So when they had dined, Jesus saith
to Simon Peter,
Simon, son of Jonas, lovest thou me
more than these?
He saith unto him, Yea, Lord; thou
knowest that I love thee.
He saith unto him, Feed my lambs.
John
21 culminates St. John’s Gospel with an appearance of Jesus to His Disciples in
the course of their normal daily vocations by a miraculous catch of fish at His
direction, and a sending of the Disciples into a new vocation of tending His
people. What Jesus had told them earlier
in His ministry about making them fishers of men, He now accomplished by
shifting their focus from merely secular vocational duties into spiritual
vocational duties. Their previous professions,
though good and wholesome and useful, would take a back seat to their higher
vocation to bear the Word of Christ, and to feed His people by it as He had fed
them.
In
the course of this teaching, Jesus took St. Peter aside and helped him see what
would motivate such selfless service:
the selfless, sacrificial love of God reflected in them. Peter seemed not to fully understand this
immediately, though his life demonstrated it later in the Book of Acts and his
own Epistles: the agape love of God, a
selfless and sacrificial love made clear in the Cross of Christ for the sins of
the world, was met by Peter with claims of philo, or brotherly love. Eventually, on the third interrogation, Jesus
condescended to Peter’s brotherly affection with the same direction: feed my sheep, tend to my people. This is what Peter would do, as he grew into
the love and mercy and grace of Jesus, and after the Holy Spirit fell upon them
all at Pentecost.
As
if to demonstrate Peter’s continuing need for guidance, Jesus rebuked Peter’s curiosity
into the future fates of the disciple who betrayed Jesus, and of John who
reclined with Jesus at the Last Supper. Since
Jesus had just indicated that Peter would end his life aged and weak, at the
mercy of those who would martyr him, Peter turned his interest to the fate of
other disciples. In a kind of hyperbole,
Jesus asked Peter what business it was of his, if Jesus intended John to never
die at all—something other gossipers would turn into a false legend that John
had to correct. The lesson for Peter, as
for all those with more curiosity about other people than their own
responsibilities, is to simply follow Jesus.
And
that was the Easter message John left at the end of his Gospel: Follow Jesus!

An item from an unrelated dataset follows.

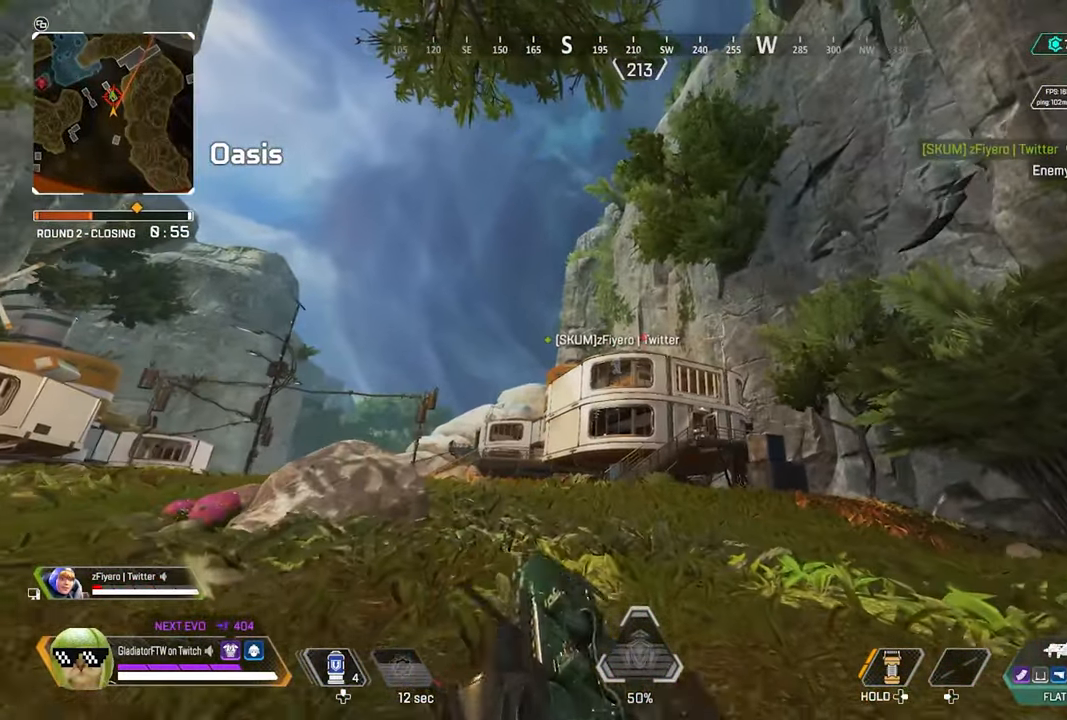
{"buttons": [], "left_stick": "up", "right_stick": "center", "events": []}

His Word alone would give life, as Jesus alone was the Way, the Truth,
and the Life. Only Jesus had
accomplished the Vicarious Atonement for the sins of the whole world, and only
Jesus had demonstrated His full humanity and divinity by dying and rising from
the dead, just as He said He would do. Jesus
alone is the full revelation of the agape love of God which lifts our best
attempts at brotherly love into an entirely new reality, and gives His people
hearts and minds to serve Him by caring for each other. None other than Jesus was the Savior of the
World, the King of Kings, and the Lord of Lords—and no one else should more capture
the curiosity and focus of a disciple of Jesus, than Jesus Himself.
In
this Easter season, the Church is called once again to follow unreservedly the
Risen Lord; to hear His Word, receive His gifts of forgiveness, life, and
salvation, and to love each other as Jesus has loved them. Such a resurrection of our fallen hearts,
minds, and souls is a greater miracle than abundant fishing, and by His Word
and Spirit we are made to serve Him in His image, as each sinner-saint works
out his own salvation in Faith and Repentance before the same Savior—a salvation
that comes to all by grace, through faith, in Christ alone. Soli Deo Gloria! Amen.